-- DOCUMENT PASSAGE --
Bug 16685

Summary: eliminate List::empty() to cut down on PIC branches
Product: WebKit Reporter: Darin Adler <darin>
Component: JavaScriptCoreAssignee: Darin Adler <darin>
Status: RESOLVED FIXED    
Severity: Normal CC: ggaren
Priority: P2    
Version: 528+ (Nightly build)   
Hardware: Macintosh   
OS: OS X 10.4   
Attachments:
Description Flags
patch ggaren: review+

Description Darin Adler 2007-12-31 02:53:46 PST
This will eliminate the PIC branch from FunctionBodyNode::execute, which will speed things up quite a bit.
Comment 1 Darin Adler 2007-12-31 03:04:02 PST
Created attachment 18214 [details]
patch
Comment 2 Geoffrey Garen 2008-01-01 10:34:11 PST
This looks a little stinky to me:

-    localStorage.reserveCapacity(m_varStack.size() + m_parameters.size() + m_functionStack.size());
+    size_t totalSize = m_varStack.size() + m_parameters.size() + m_functionStack.size();
+    if (totalSize > localStorage.capacity()) // Doing this check inline avoids function call overhead.
+        localStorage.reserveCapacity(totalSize);

If this is really a measurable win, I think it would be preferable to change Vector, along these lines:

    template<typename T, size_t inlineCapacity>
    void Vector<T, inlineCapacity>::reserveCapacity(size_t newCapacity)
    inlne void reserveCapacity(size_t newCapacity)
    {
        if (newCapacity <= capacity())
            return;
        reserveCapacitySlowCase(newCapacity);
    }

    template<typename T, size_t inlineCapacity>
    void Vector<T, inlineCapacity>::reserveCapacitySlowCase(size_t newCapacity)
    {
        ASSERT(newCapacity > capacity());
        T* oldBuffer = begin();
        T* oldEnd = end();
        m_impl.allocateBuffer(newCapacity);
        TypeOperations::move(oldBuffer, oldEnd, begin());
        m_impl.deallocateBuffer(oldBuffer);
    }

That way, in the fast case, everybody would get the win, and in the slow case, you would avoid an extra branch.

-- EXERCISE --
Revise the bug report starting at "Hardware: Macintosh" and ending at "quite a bit.", swapping "quite a bit" for "considerably".

-- MATERIAL SHOWN --
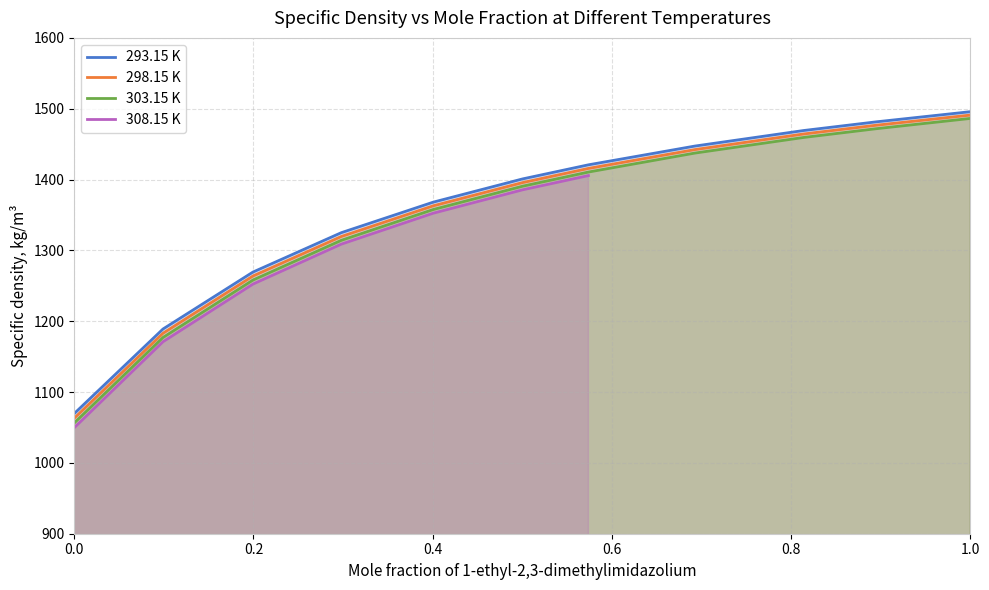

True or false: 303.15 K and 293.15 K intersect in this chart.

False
==
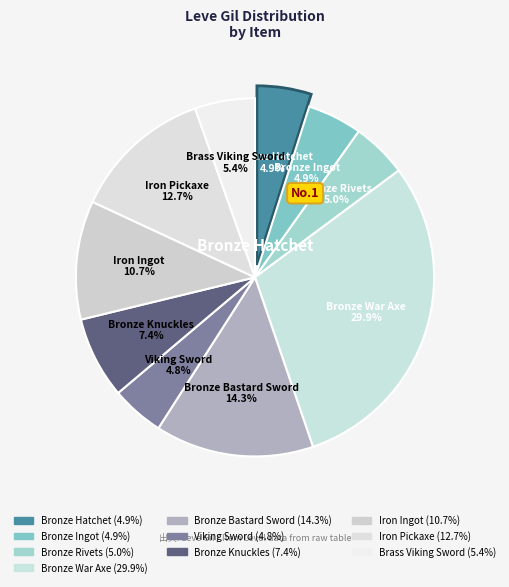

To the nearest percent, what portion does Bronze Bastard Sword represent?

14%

-- RESULT FOR THIS TASK --
Hardware: Macintosh   
OS: OS X 10.4   
Attachments:
Description Flags
patch ggaren: review+

Description Darin Adler 2007-12-31 02:53:46 PST
This will eliminate the PIC branch from FunctionBodyNode::execute, which will speed things up considerably.